[Dataset entries]

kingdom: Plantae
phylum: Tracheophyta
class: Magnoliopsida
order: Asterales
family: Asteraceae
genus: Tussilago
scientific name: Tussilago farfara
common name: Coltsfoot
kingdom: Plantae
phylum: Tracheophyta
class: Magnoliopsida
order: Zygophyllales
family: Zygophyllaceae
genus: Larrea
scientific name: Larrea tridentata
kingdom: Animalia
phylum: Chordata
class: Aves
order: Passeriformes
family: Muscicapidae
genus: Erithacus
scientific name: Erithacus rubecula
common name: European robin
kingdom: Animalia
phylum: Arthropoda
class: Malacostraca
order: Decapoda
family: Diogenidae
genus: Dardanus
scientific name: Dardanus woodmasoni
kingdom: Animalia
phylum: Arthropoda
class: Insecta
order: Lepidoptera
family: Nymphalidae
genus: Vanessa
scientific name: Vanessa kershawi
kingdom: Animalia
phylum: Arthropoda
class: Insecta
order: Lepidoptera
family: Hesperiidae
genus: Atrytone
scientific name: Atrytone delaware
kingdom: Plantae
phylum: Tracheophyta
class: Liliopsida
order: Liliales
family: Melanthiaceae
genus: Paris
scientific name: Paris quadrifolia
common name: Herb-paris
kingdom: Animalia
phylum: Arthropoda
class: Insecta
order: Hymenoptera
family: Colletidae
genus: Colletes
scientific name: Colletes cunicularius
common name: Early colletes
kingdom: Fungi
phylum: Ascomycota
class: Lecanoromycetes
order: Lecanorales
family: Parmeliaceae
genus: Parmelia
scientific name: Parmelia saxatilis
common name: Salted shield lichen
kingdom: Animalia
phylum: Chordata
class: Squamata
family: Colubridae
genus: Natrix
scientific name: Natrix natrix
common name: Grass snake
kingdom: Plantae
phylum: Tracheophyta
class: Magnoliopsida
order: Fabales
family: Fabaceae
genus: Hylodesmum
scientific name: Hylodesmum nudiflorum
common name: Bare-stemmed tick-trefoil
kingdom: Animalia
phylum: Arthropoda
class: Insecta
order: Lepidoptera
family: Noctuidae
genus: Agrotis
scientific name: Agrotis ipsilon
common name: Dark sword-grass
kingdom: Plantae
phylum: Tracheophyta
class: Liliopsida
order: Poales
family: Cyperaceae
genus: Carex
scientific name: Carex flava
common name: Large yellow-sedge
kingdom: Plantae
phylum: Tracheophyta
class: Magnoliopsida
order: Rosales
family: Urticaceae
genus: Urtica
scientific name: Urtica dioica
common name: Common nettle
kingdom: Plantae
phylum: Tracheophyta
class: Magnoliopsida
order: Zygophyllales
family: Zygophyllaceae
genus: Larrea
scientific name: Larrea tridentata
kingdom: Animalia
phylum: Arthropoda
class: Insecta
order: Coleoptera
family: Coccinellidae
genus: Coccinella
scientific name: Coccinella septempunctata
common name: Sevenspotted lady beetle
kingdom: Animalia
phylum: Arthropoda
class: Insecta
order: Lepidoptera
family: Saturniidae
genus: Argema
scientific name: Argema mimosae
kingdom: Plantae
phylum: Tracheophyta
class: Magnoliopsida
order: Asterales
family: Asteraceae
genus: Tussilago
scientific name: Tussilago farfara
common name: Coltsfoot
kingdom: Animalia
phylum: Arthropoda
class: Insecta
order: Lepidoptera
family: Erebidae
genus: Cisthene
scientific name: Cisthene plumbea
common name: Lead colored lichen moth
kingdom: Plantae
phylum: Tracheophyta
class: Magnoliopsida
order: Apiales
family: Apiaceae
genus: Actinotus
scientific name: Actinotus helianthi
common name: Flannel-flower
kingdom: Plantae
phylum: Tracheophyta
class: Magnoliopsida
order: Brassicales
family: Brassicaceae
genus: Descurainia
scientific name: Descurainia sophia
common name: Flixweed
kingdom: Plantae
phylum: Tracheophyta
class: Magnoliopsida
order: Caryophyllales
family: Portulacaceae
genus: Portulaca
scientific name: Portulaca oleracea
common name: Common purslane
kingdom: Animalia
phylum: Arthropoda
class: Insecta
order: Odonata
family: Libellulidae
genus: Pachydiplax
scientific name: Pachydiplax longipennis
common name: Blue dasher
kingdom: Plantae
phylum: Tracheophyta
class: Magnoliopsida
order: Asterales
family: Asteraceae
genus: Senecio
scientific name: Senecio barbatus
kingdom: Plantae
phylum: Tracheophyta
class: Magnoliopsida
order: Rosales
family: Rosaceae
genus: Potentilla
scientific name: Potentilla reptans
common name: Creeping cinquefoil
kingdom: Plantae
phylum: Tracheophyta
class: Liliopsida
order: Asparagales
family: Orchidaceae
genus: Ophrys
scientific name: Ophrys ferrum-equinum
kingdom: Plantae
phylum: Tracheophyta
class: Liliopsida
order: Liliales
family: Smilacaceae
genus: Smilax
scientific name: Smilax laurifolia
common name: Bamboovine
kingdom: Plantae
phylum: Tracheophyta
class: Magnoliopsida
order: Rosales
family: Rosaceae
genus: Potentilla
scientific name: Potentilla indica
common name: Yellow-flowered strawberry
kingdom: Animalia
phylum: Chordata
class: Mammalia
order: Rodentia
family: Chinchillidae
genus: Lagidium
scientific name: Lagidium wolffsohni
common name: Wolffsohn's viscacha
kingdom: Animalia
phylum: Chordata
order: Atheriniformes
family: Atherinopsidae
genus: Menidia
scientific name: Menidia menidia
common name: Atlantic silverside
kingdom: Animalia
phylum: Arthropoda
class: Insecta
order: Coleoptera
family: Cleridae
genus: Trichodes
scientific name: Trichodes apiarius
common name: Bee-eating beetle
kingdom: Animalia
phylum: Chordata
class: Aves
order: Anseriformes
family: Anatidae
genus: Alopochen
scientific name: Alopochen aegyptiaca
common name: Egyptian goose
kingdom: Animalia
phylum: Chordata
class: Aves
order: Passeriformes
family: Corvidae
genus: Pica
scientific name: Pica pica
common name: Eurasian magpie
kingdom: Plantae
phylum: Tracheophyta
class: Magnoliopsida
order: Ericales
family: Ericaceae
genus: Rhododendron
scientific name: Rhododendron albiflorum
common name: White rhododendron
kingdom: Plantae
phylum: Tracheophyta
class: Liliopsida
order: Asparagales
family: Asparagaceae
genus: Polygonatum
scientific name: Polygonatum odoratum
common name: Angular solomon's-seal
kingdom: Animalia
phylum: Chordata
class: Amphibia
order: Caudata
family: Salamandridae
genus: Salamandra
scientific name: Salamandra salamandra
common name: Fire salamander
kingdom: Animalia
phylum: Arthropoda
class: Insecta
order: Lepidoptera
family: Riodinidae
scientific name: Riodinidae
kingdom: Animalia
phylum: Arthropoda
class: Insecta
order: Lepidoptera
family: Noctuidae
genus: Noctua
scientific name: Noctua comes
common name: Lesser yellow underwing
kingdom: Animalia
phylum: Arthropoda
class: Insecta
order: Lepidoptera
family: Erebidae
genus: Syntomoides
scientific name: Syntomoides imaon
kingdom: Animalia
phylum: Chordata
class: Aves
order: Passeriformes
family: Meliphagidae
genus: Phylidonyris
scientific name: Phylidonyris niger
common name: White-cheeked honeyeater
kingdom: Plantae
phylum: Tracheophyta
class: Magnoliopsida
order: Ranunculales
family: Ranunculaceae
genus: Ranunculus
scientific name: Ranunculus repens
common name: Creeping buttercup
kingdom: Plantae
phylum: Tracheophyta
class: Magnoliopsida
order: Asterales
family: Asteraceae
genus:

**TO DO**
Could you copy every row above line for line, leaving each one unchanged?

**RESULT FOR THIS TASK**
kingdom: Plantae
phylum: Tracheophyta
class: Magnoliopsida
order: Asterales
family: Asteraceae
genus: Tussilago
scientific name: Tussilago farfara
common name: Coltsfoot
kingdom: Plantae
phylum: Tracheophyta
class: Magnoliopsida
order: Zygophyllales
family: Zygophyllaceae
genus: Larrea
scientific name: Larrea tridentata
kingdom: Animalia
phylum: Chordata
class: Aves
order: Passeriformes
family: Muscicapidae
genus: Erithacus
scientific name: Erithacus rubecula
common name: European robin
kingdom: Animalia
phylum: Arthropoda
class: Malacostraca
order: Decapoda
family: Diogenidae
genus: Dardanus
scientific name: Dardanus woodmasoni
kingdom: Animalia
phylum: Arthropoda
class: Insecta
order: Lepidoptera
family: Nymphalidae
genus: Vanessa
scientific name: Vanessa kershawi
kingdom: Animalia
phylum: Arthropoda
class: Insecta
order: Lepidoptera
family: Hesperiidae
genus: Atrytone
scientific name: Atrytone delaware
kingdom: Plantae
phylum: Tracheophyta
class: Liliopsida
order: Liliales
family: Melanthiaceae
genus: Paris
scientific name: Paris quadrifolia
common name: Herb-paris
kingdom: Animalia
phylum: Arthropoda
class: Insecta
order: Hymenoptera
family: Colletidae
genus: Colletes
scientific name: Colletes cunicularius
common name: Early colletes
kingdom: Fungi
phylum: Ascomycota
class: Lecanoromycetes
order: Lecanorales
family: Parmeliaceae
genus: Parmelia
scientific name: Parmelia saxatilis
common name: Salted shield lichen
kingdom: Animalia
phylum: Chordata
class: Squamata
family: Colubridae
genus: Natrix
scientific name: Natrix natrix
common name: Grass snake
kingdom: Plantae
phylum: Tracheophyta
class: Magnoliopsida
order: Fabales
family: Fabaceae
genus: Hylodesmum
scientific name: Hylodesmum nudiflorum
common name: Bare-stemmed tick-trefoil
kingdom: Animalia
phylum: Arthropoda
class: Insecta
order: Lepidoptera
family: Noctuidae
genus: Agrotis
scientific name: Agrotis ipsilon
common name: Dark sword-grass
kingdom: Plantae
phylum: Tracheophyta
class: Liliopsida
order: Poales
family: Cyperaceae
genus: Carex
scientific name: Carex flava
common name: Large yellow-sedge
kingdom: Plantae
phylum: Tracheophyta
class: Magnoliopsida
order: Rosales
family: Urticaceae
genus: Urtica
scientific name: Urtica dioica
common name: Common nettle
kingdom: Plantae
phylum: Tracheophyta
class: Magnoliopsida
order: Zygophyllales
family: Zygophyllaceae
genus: Larrea
scientific name: Larrea tridentata
kingdom: Animalia
phylum: Arthropoda
class: Insecta
order: Coleoptera
family: Coccinellidae
genus: Coccinella
scientific name: Coccinella septempunctata
common name: Sevenspotted lady beetle
kingdom: Animalia
phylum: Arthropoda
class: Insecta
order: Lepidoptera
family: Saturniidae
genus: Argema
scientific name: Argema mimosae
kingdom: Plantae
phylum: Tracheophyta
class: Magnoliopsida
order: Asterales
family: Asteraceae
genus: Tussilago
scientific name: Tussilago farfara
common name: Coltsfoot
kingdom: Animalia
phylum: Arthropoda
class: Insecta
order: Lepidoptera
family: Erebidae
genus: Cisthene
scientific name: Cisthene plumbea
common name: Lead colored lichen moth
kingdom: Plantae
phylum: Tracheophyta
class: Magnoliopsida
order: Apiales
family: Apiaceae
genus: Actinotus
scientific name: Actinotus helianthi
common name: Flannel-flower
kingdom: Plantae
phylum: Tracheophyta
class: Magnoliopsida
order: Brassicales
family: Brassicaceae
genus: Descurainia
scientific name: Descurainia sophia
common name: Flixweed
kingdom: Plantae
phylum: Tracheophyta
class: Magnoliopsida
order: Caryophyllales
family: Portulacaceae
genus: Portulaca
scientific name: Portulaca oleracea
common name: Common purslane
kingdom: Animalia
phylum: Arthropoda
class: Insecta
order: Odonata
family: Libellulidae
genus: Pachydiplax
scientific name: Pachydiplax longipennis
common name: Blue dasher
kingdom: Plantae
phylum: Tracheophyta
class: Magnoliopsida
order: Asterales
family: Asteraceae
genus: Senecio
scientific name: Senecio barbatus
kingdom: Plantae
phylum: Tracheophyta
class: Magnoliopsida
order: Rosales
family: Rosaceae
genus: Potentilla
scientific name: Potentilla reptans
common name: Creeping cinquefoil
kingdom: Plantae
phylum: Tracheophyta
class: Liliopsida
order: Asparagales
family: Orchidaceae
genus: Ophrys
scientific name: Ophrys ferrum-equinum
kingdom: Plantae
phylum: Tracheophyta
class: Liliopsida
order: Liliales
family: Smilacaceae
genus: Smilax
scientific name: Smilax laurifolia
common name: Bamboovine
kingdom: Plantae
phylum: Tracheophyta
class: Magnoliopsida
order: Rosales
family: Rosaceae
genus: Potentilla
scientific name: Potentilla indica
common name: Yellow-flowered strawberry
kingdom: Animalia
phylum: Chordata
class: Mammalia
order: Rodentia
family: Chinchillidae
genus: Lagidium
scientific name: Lagidium wolffsohni
common name: Wolffsohn's viscacha
kingdom: Animalia
phylum: Chordata
order: Atheriniformes
family: Atherinopsidae
genus: Menidia
scientific name: Menidia menidia
common name: Atlantic silverside
kingdom: Animalia
phylum: Arthropoda
class: Insecta
order: Coleoptera
family: Cleridae
genus: Trichodes
scientific name: Trichodes apiarius
common name: Bee-eating beetle
kingdom: Animalia
phylum: Chordata
class: Aves
order: Anseriformes
family: Anatidae
genus: Alopochen
scientific name: Alopochen aegyptiaca
common name: Egyptian goose
kingdom: Animalia
phylum: Chordata
class: Aves
order: Passeriformes
family: Corvidae
genus: Pica
scientific name: Pica pica
common name: Eurasian magpie
kingdom: Plantae
phylum: Tracheophyta
class: Magnoliopsida
order: Ericales
family: Ericaceae
genus: Rhododendron
scientific name: Rhododendron albiflorum
common name: White rhododendron
kingdom: Plantae
phylum: Tracheophyta
class: Liliopsida
order: Asparagales
family: Asparagaceae
genus: Polygonatum
scientific name: Polygonatum odoratum
common name: Angular solomon's-seal
kingdom: Animalia
phylum: Chordata
class: Amphibia
order: Caudata
family: Salamandridae
genus: Salamandra
scientific name: Salamandra salamandra
common name: Fire salamander
kingdom: Animalia
phylum: Arthropoda
class: Insecta
order: Lepidoptera
family: Riodinidae
scientific name: Riodinidae
kingdom: Animalia
phylum: Arthropoda
class: Insecta
order: Lepidoptera
family: Noctuidae
genus: Noctua
scientific name: Noctua comes
common name: Lesser yellow underwing
kingdom: Animalia
phylum: Arthropoda
class: Insecta
order: Lepidoptera
family: Erebidae
genus: Syntomoides
scientific name: Syntomoides imaon
kingdom: Animalia
phylum: Chordata
class: Aves
order: Passeriformes
family: Meliphagidae
genus: Phylidonyris
scientific name: Phylidonyris niger
common name: White-cheeked honeyeater
kingdom: Plantae
phylum: Tracheophyta
class: Magnoliopsida
order: Ranunculales
family: Ranunculaceae
genus: Ranunculus
scientific name: Ranunculus repens
common name: Creeping buttercup
kingdom: Plantae
phylum: Tracheophyta
class: Magnoliopsida
order: Asterales
family: Asteraceae
genus:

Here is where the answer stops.